Sanjay's second film Hum...Dil De Chuke Sanam had 10 songs and a playing-time of 3 hours.
Saawariya with 8 songs is far shorter than the opulent and stunning Devdas which, with its mix of songs, dances and operatic drama. ran into 3 hours and 10 minutes.
Economy of expression defines the romance between Ranbir Kapoor and Sonam Kapoor in Saawariya. From the time his eyes fall on the porcelain beauty Sonam (who exudes the subtle strength of Waheeda Rehman) Ranbir celebrates his love in ecstatically composed and choreographed numbers that create a waltz of a thousand steps with just gestures and whispers.
Saawariya is Sanjay's subtlest most quiet and mellow film to date. While almost every sequence in Devdas and Black culminated in an operatic crescendo, the shot compositions in Saawariya suggest a symphony rather than an opera.
The 8 elaborate songs and dances in Saawariya take up quite a chunk of the film's precious playing-time. What remains between the two people in love are those unspoken words and unshed tears of a relationship that knows no full stop.
The songs are used in Saawariya to propel the story forward. Every song tells a story. Monty Sharma's tunes and Sameer's lyrics create a structure akin to a raga, minus the casual informal mood of a classical performance.
Saawariya is a formally-structured romance with the episodes between the protagonists moving forward in power-packed pirouettes of passion.
The presiding colour of Saawariya is blue.
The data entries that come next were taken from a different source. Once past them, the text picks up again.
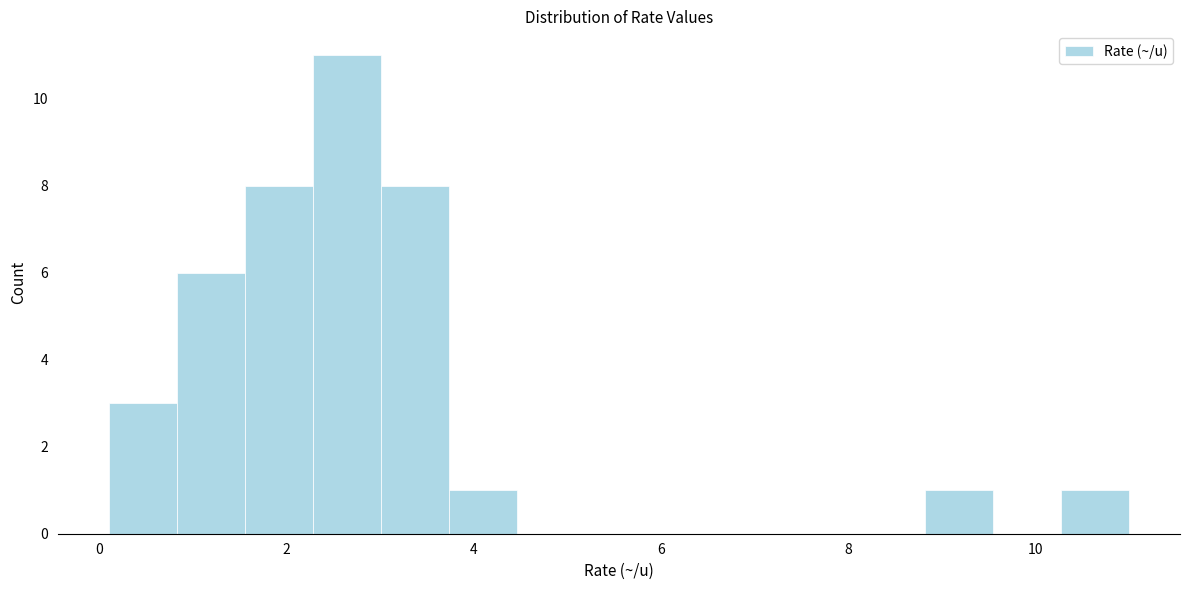

Around what value on the x-axis is the tallest bar? Give the approximate position of its centre, as read against the axis.

2.6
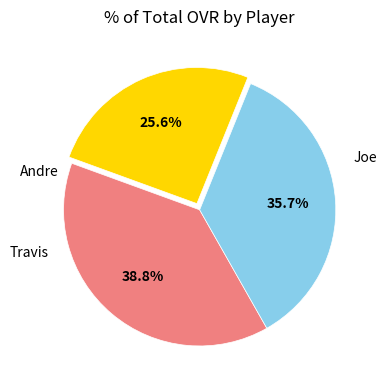

How many segments does this pie chart have?

3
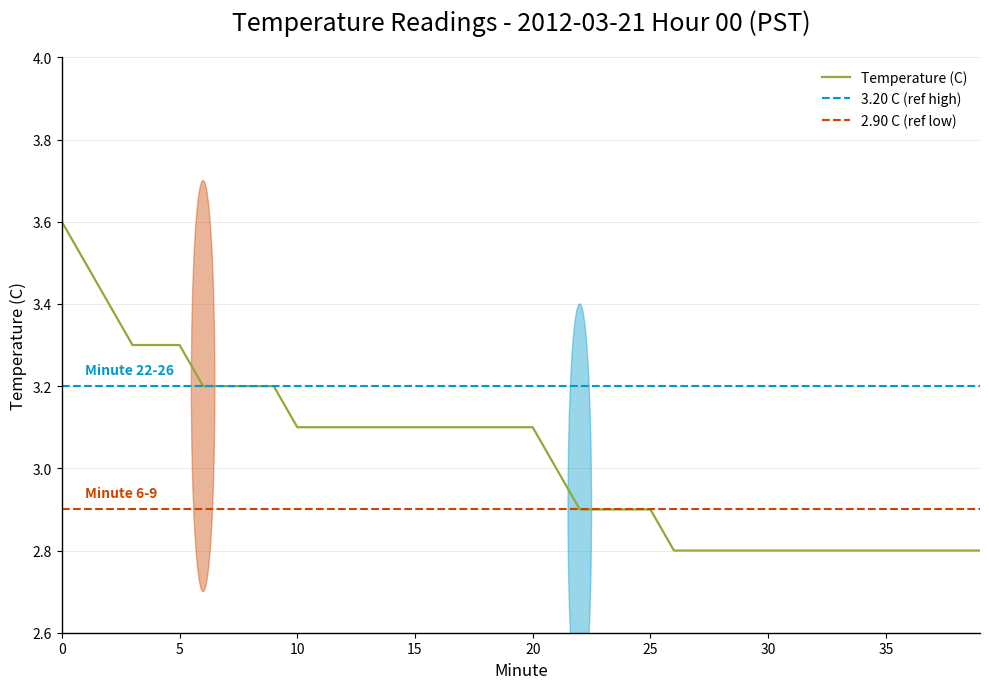

Reading left to right, transcribe all the data shown in this chart.

0=3.6	1=3.5	2=3.4	3=3.3	4=3.3	5=3.3	6=3.2	7=3.2	8=3.2	9=3.2	10=3.1	11=3.1	12=3.1	13=3.1	14=3.1	15=3.1	16=3.1	17=3.1	18=3.1	19=3.1	20=3.1	21=3.0	22=2.9	23=2.9	24=2.9	25=2.9	26=2.8	27=2.8	28=2.8	29=2.8	30=2.8	31=2.8	32=2.8	33=2.8	34=2.8	35=2.8	36=2.8	37=2.8	38=2.8	39=2.8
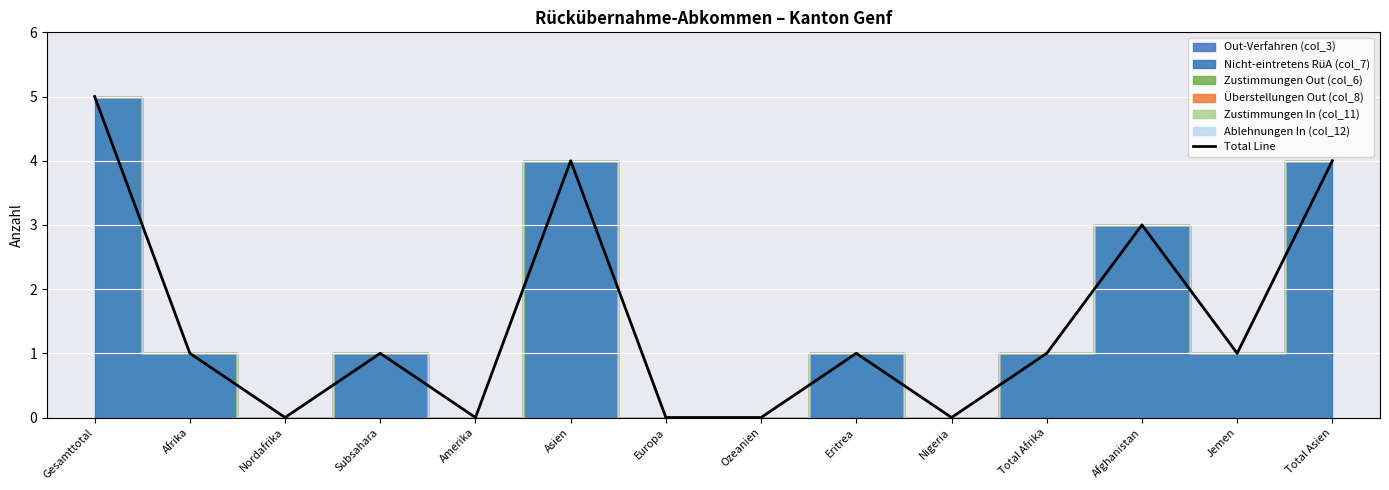

How many lines are shown in the chart?

1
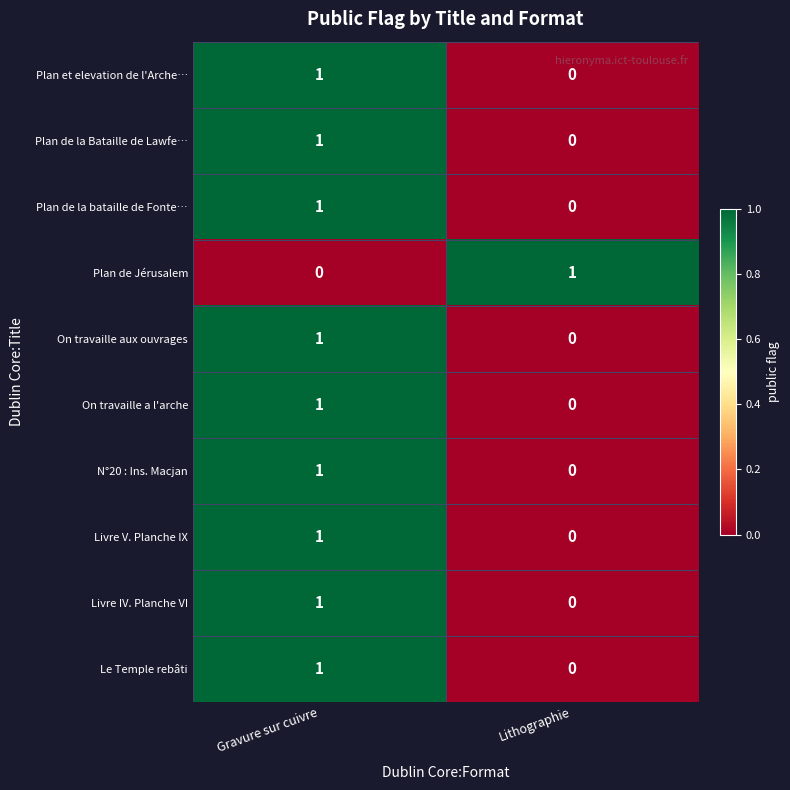

What is the total value across all series at Gravure sur cuivre?

9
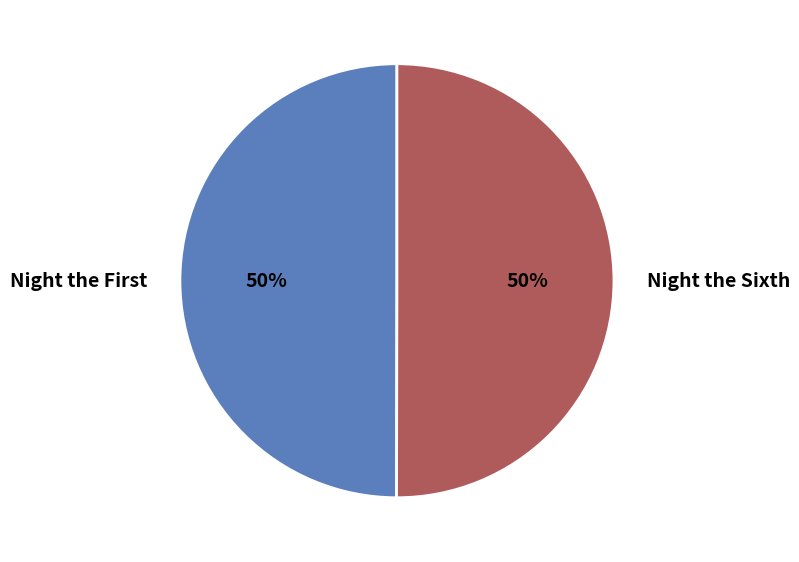

Count the number of slices in the pie.

2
The colour defines the spaces that separate and bring together lovers. But the mood after the film's screening of the film was anything but blue.
It was unanimously felt that Sanjay Leela Bhansali's latest work takes him far ahead of his earlier films, puts him on a par with the world's most subtle and restrained masters.
Those who think all his films are about thundering passion, Saawariya is a bolt from the blue....in shades of blue.